Hacker News new | ask | show | jobs
by nical 4732 days ago
At some point we will really need be careful when talking about "native performances". FirefoxOS is written in JS on top of Gecko which is as "native" as it can be. if an app's UI is well written, all of the computationally expensive stuff happens in gecko. A good way to see that it is not about being native it is to compare Android and FirefoxOS on the exact same phone. "native performances" still makes sense if you are talking about building physics engines or whatever kind of heavy simulations, but not for 90% percent of the smartphone apps today.
1 comments

  > "native performances" still makes sense if you are talking 
  > about building physics engines or whatever kind of heavy
  > simulations, but not for 90% percent of the smartphone
  > apps today.
You have no idea what does it cost to have 60fps scrolling of the non-trival view.

Update: after watching this video: http://www.youtube.com/watch?v=Iu8q-oISbas I do not understand how anyone can call UI responsive and maintain a straight face.
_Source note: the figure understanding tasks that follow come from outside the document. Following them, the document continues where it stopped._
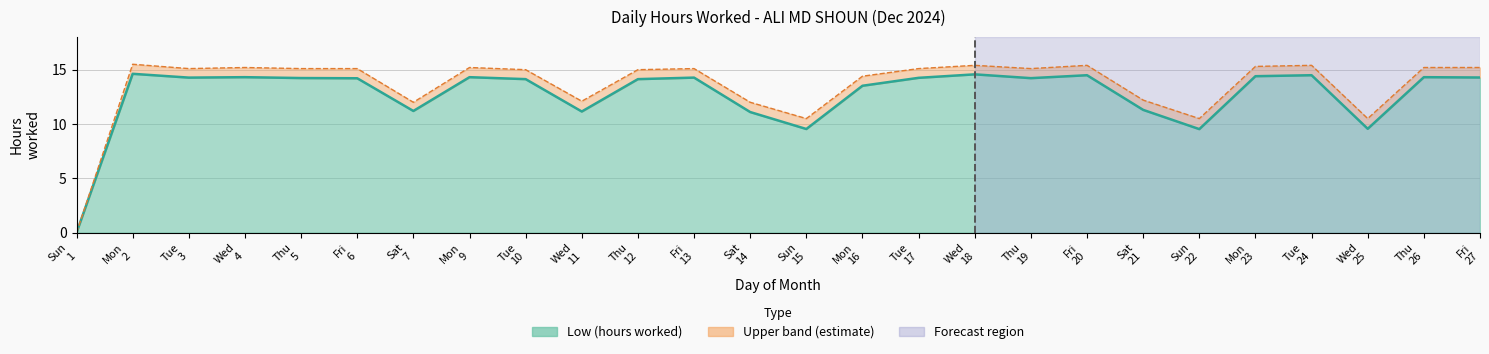

What value does the Low upper band series have at Tue 17?

15.1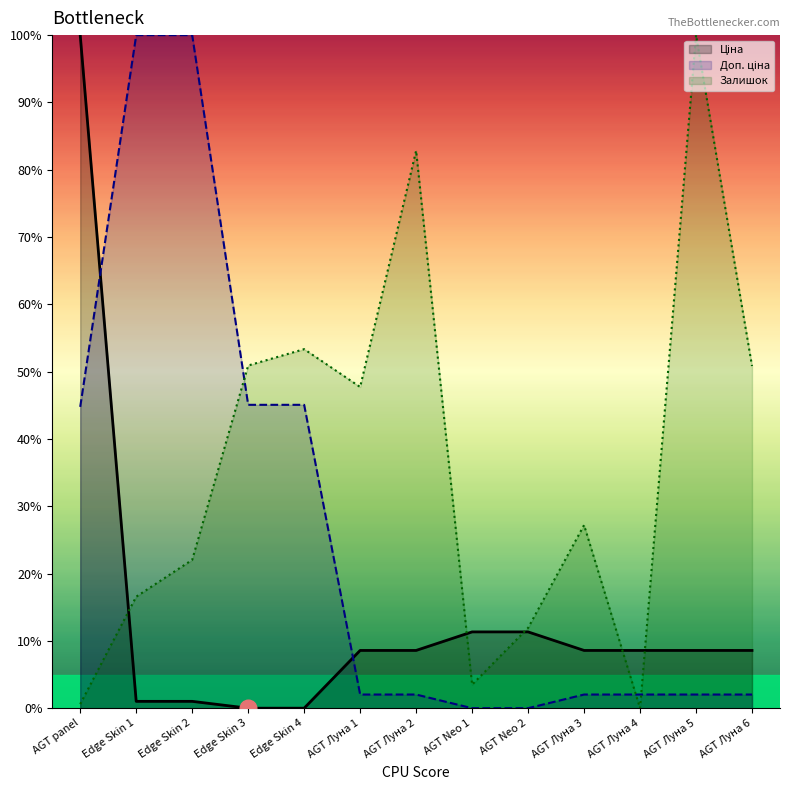

Reading left to right, transcribe all the data shown in this chart.

Ціна: AGT panel=100.0	Edge Skin 1=1.0	Edge Skin 2=1.0	Edge Skin 3=0.0	Edge Skin 4=0.0	AGT Луна 1=8.6	AGT Луна 2=8.6	AGT Neo 1=11.3	AGT Neo 2=11.3	AGT Луна 3=8.6	AGT Луна 4=8.6	AGT Луна 5=8.6	AGT Луна 6=8.6
Доп. ціна: AGT panel=44.8	Edge Skin 1=100.0	Edge Skin 2=100.0	Edge Skin 3=45.1	Edge Skin 4=45.1	AGT Луна 1=2.0	AGT Луна 2=2.0	AGT Neo 1=0.0	AGT Neo 2=0.0	AGT Луна 3=2.0	AGT Луна 4=2.0	AGT Луна 5=2.0	AGT Луна 6=2.0
Залишок: AGT panel=0.6	Edge Skin 1=16.6	Edge Skin 2=22.0	Edge Skin 3=50.9	Edge Skin 4=53.3	AGT Луна 1=47.7	AGT Луна 2=82.8	AGT Neo 1=3.5	AGT Neo 2=11.9	AGT Луна 3=27.2	AGT Луна 4=0.0	AGT Луна 5=100.0	AGT Луна 6=50.8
Or I do not know what are you comparing it to. Just take a look how the contacts app works :(

I do have ideas. I also have a decent knowledge about how Gecko's graphics engine works internally. And again, the expensive operations (actual image rendering, layout computation, compositing, etc.) all happen in the platform, that is in "native" C++ code. What it costs to to have a good scrolling experience is to write your app in a way that doesn't cause the engine to over-invalidate and compute reflows all the time. Or it costs beefier hardware, but then this is not part of the debate of web vs native.